TEXT EXTRACT
★ ★ ★ ★ ★
I had great excitement over the second part
of this post which showed how the world economy had at various times benefitted
from world-changing inventions. The point is unmistakable: INVENTIONS HAVE
PLAYED A SIGNIFICANT ROLE IN GROWTH OF GLOBAL ECONOMIES AND NATIONAL WEALTH.
What significance does this hold for
Nigeria?
A lot.
Perhaps we should expatiate this
significance.
I want to treat in this following post how
you get an idea for a feasible and "buildable" idea for your invention. This is the most important part of this post so far.
The big question is: HOW DO YOU SOURCE GOOD
IDEAS?
NAIJAGRAPHITTI
BLOG has an excellent post although it was referring in the broader context to Africa (as you read think of Nigeria in your mind), I would share (please permit me) in its entirety here:
Source: "How Big Ideas Are Built" by Rowan Gibson |
Creativity &
Innovation — "Standing On The Shoulders of Giants"
By Kenneth Nwachinemelu David-Okafor
Ideas are ineluctable inputs
and outputs of both the creative and innovative processes. Ideas in essence are
the business of the blog on creativity and innovation; it would be a recurring
theme and topic as long as NAIJAGRAPHITTI BLOG exists.
Starting March 10 to April 15,
2015, we posted three separate articles on how they emerge, preparing the ground
for teaching blog readers and enthusiasts how to harvest their ideas.
This post is the third of
three posts which we wish to use to establish the collaborative nature of ideas
birthing.
In the article, Where Original Ideas Come From, Greg
Satell (CLICK HERE) made the point on the nature of and results of communal effort in the
emergence of scientific revolution. With clear examples he defines the
collaborative nature of ideas which have transformed human history across
millennia.
Rowan Gibson established in How Big Ideas Are Built (CLICK HERE) that Einstein
stood on the on the shoulder of more giants to revolutionize physics among
other facts. In this post, Steven Johnson in this 2010 TED talk Where Good Ideas Come From takes us
through history to show even more examples of collaborative idea birthing and
growing. People often credit their ideas to individual "Eureka!"
moments. But Steven Johnson shows how history tells a different story. His
fascinating tour takes us from the "liquid networks" of London's
coffee houses to Charles Darwin's long, slow hunch to today's high-velocity
web.
In this post, I wish to build
on the theme of collaborative pursuits for ideas birthing and highlight the
gaps in the African ideas marketplace going back as far back as 5,000 years ago.
Winning Ideas – Outcomes of Collaborations
In his article, Where Original Ideas Come From, Greg
Satell named Sir Isaac Newton and made reference to how Sir Newton, the
greatest scientist of his age and not one known for his false modesty,
acknowledged, "If I have seen further it is by standing on the shoulders
of giants."
Newton wrote this line in his
famous letter to his friend, Robert Hooke, himself an English natural
philosopher, architect and polymath, in February 1676.
★ ★ ★ ★ ★
DATA SHOWN
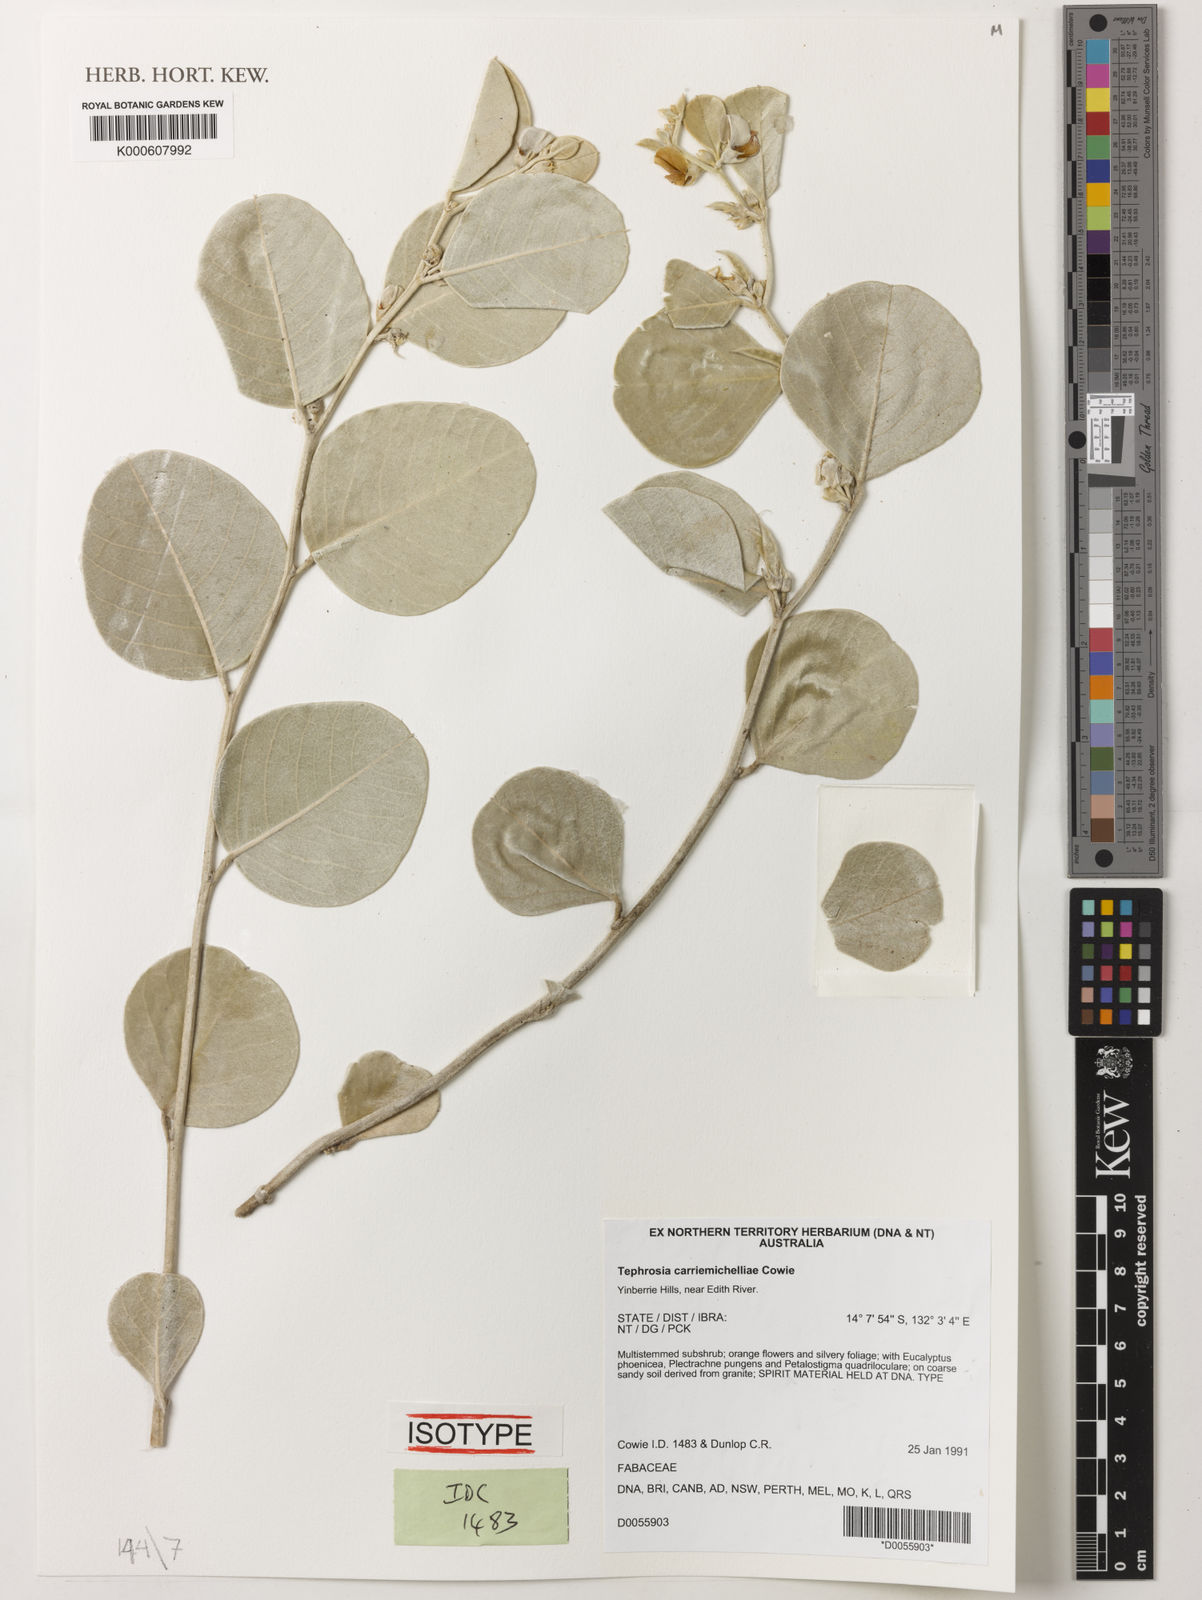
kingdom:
★ ★ ★ ★ ★
SHORT PROBLEM
From the blog post on inventions and ideas above, pull out the passage that begins with the words "I had great" and ends after the words "post so far.", copying it word for word.

RESULT OF THIS TASK
I had great excitement over the second part
of this post which showed how the world economy had at various times benefitted
from world-changing inventions. The point is unmistakable: INVENTIONS HAVE
PLAYED A SIGNIFICANT ROLE IN GROWTH OF GLOBAL ECONOMIES AND NATIONAL WEALTH.
What significance does this hold for
Nigeria?
A lot.
Perhaps we should expatiate this
significance.
I want to treat in this following post how
you get an idea for a feasible and "buildable" idea for your invention. This is the most important part of this post so far.